The Rockefeller University is excited to announce the third concert of its 2016-2017 Peggy Rockefeller Concert season! Since its inception in 1958, the Peggy Rockefeller Concert Series has presented some of the best musicians from around the world. We also pride ourselves on giving many emerging and mid-career artists the opportunity to perform and our audiences the opportunity to hear them.

This year's series continues on November 29 with the Miró Quartet. Miró Quartet, an Austin, Texas-based string quartet whose moniker was inspired by the highly imaginative works of Spanish surrealist Joan Miró, is one of America's highest-profile chamber groups. Now in their 20th year, Miró Quartet is constantly praised for their deeply musical interpretations, exciting performances, and thoughtful programming. Having recently performed at Carnegie Hall, other highlights of recent seasons include the world premiere of a new concerto for String Quartet and Orchestra by Pulitzer Prize winning composer Kevin Puts, and performances in Tokyo, Seoul, and Hong Kong. The Quartet has taken first prize at several national and international competitions, including Banff International String Quartet Competition and Naumburg Chamber Music Competition. In 2005, Miró Quartet became the first ensemble ever to be awarded the coveted Avery Fisher Career Grant. Since 2003, the Quartet has served as the quartet-in-residence at the University of Texas at Austin Sarah and Ernest Butler School of Music.
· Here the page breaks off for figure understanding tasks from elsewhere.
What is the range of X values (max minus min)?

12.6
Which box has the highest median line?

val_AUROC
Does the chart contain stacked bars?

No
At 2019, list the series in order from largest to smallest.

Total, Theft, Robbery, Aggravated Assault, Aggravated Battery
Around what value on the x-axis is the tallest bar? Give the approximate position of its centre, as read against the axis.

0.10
We are delighted to offer deeply discounted student and postdoctoral fellow tickets for just $10 each through Rockefeller's ticket subsidy program, and only $30 per person general admission. Please visit us at www.rockefeller.edu/peggy for more information about the concert series, including artists' bios, links to their websites, and an online ticket order form.


----------



## PeggyRockefellerConcerts (Jul 15, 2016)
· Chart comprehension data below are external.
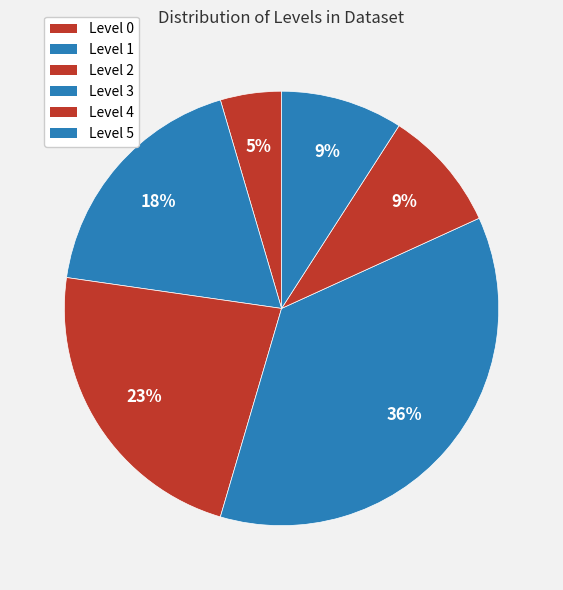

Which category has the biggest portion of the pie?

Level 3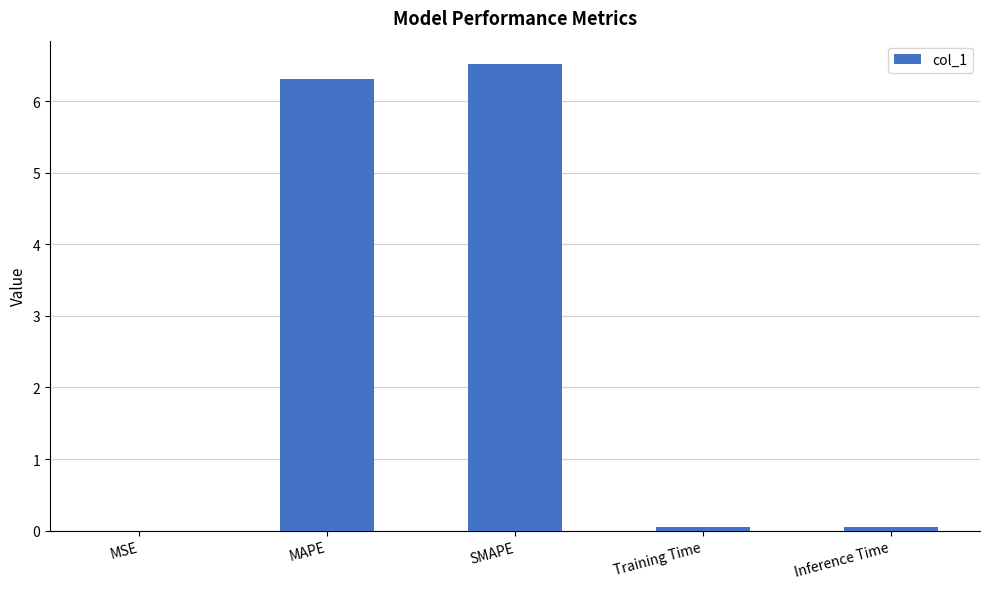

What is the average value?

2.6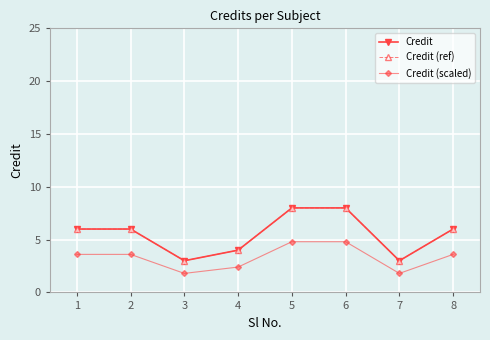

Rank the categories by Credit (ref) value from lowest to highest.

3, 7, 4, 1, 2, 8, 5, 6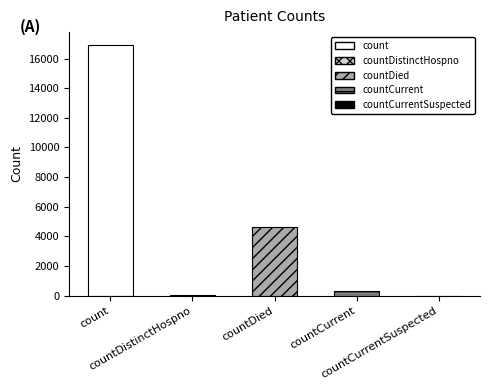

What is the ratio of the value at count to the value at countCurrent?

55.9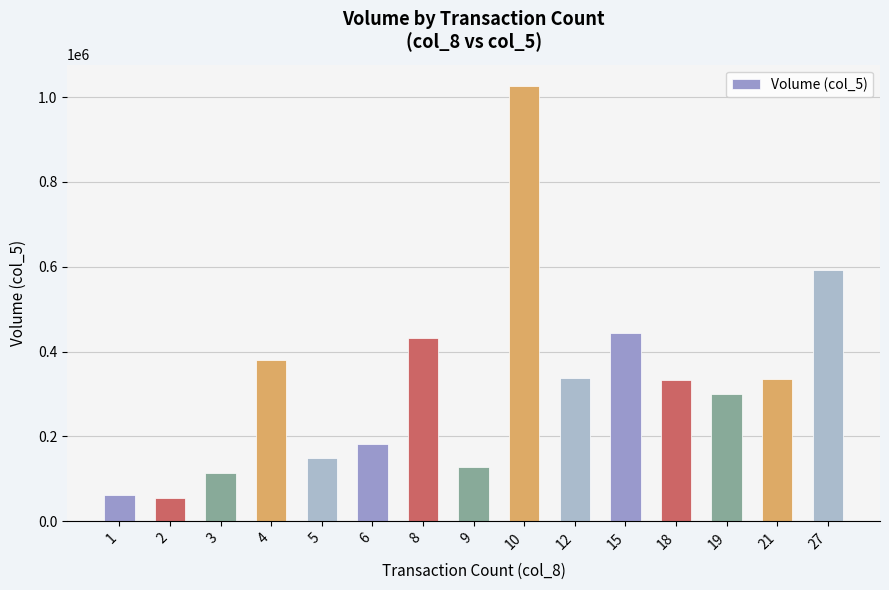

What is the change in value from 3 to 9?

+16000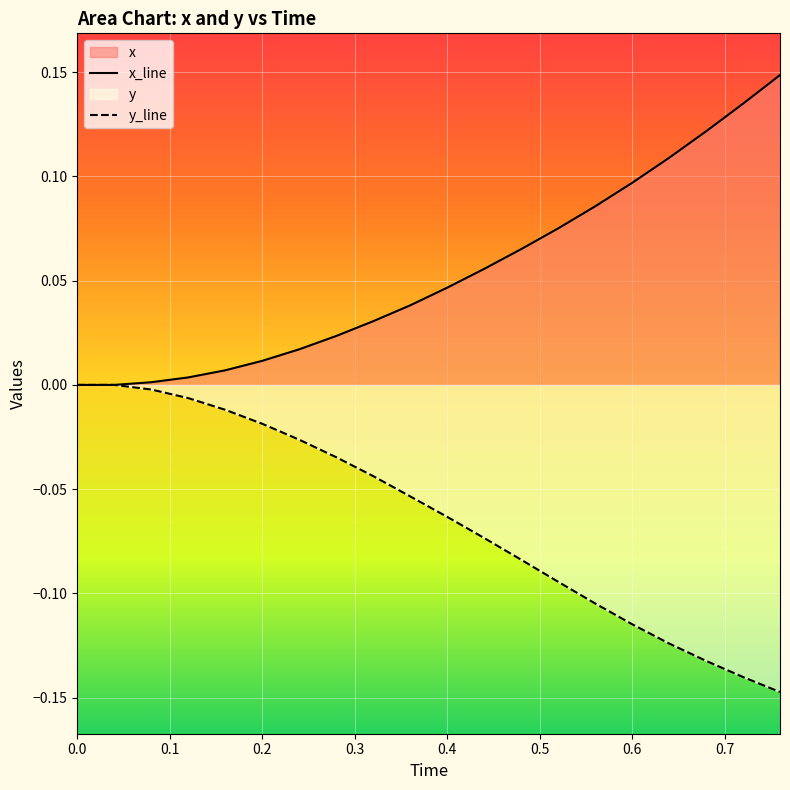

How many lines are shown in the chart?

2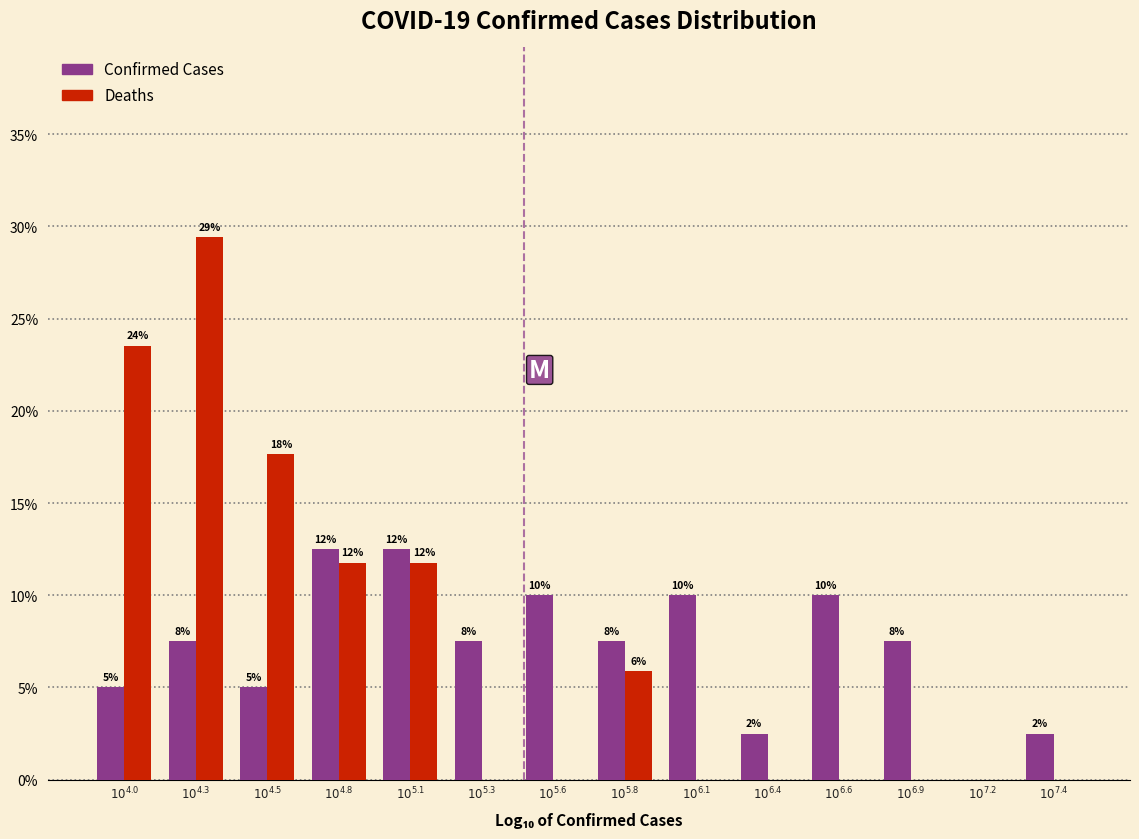

What are all the series names shown in the legend?

Confirmed Cases, Deaths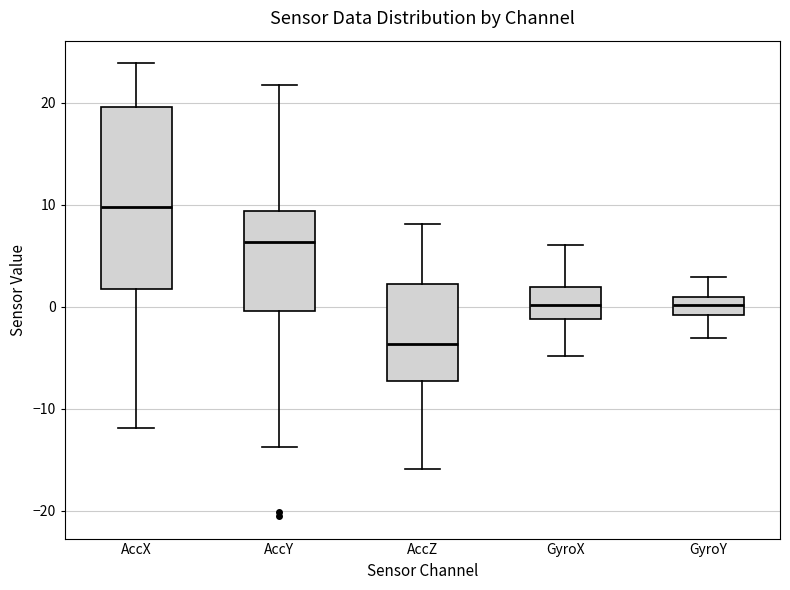

Reading left to right, transcribe this box plot: for each box, give where its median line is, the range the box spans, and where its two whiskers end, as read against the y-axis. The values are not printed on the chart, so give them approximately, as read against the axis.

AccX: median 10, box 2 to 20, whiskers -12 to 24
AccY: median 6, box 0 to 9, whiskers -14 to 22
AccZ: median -4, box -7 to 2, whiskers -16 to 8
GyroX: median 0, box -1 to 2, whiskers -5 to 6
GyroY: median 0, box -1 to 1, whiskers -3 to 3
The program for the concert is as follows:

Johannes Brahms
(1833-1897)

Quartet No. 3 in B-flat major, Op. 67 

Vivace
Andante
Agitato: Allegretto non troppo
Poco allegretto con Variazioni

Quartet No. 2 in A minor, Op. 51, No. 2

Allegro non troppo
Andante moderato
Quasi menuetto, moderato - Allegretto vivace
Finale: Allegro non assai

Quartet No. 1 in C minor, Op. 51, No. 1

Allegro 
Romanze: Poco adagio
Allegretto molto moderato e comodo
Allegro


----------



## Pugg (Aug 8, 2014)

Always on the other end of the world.


----------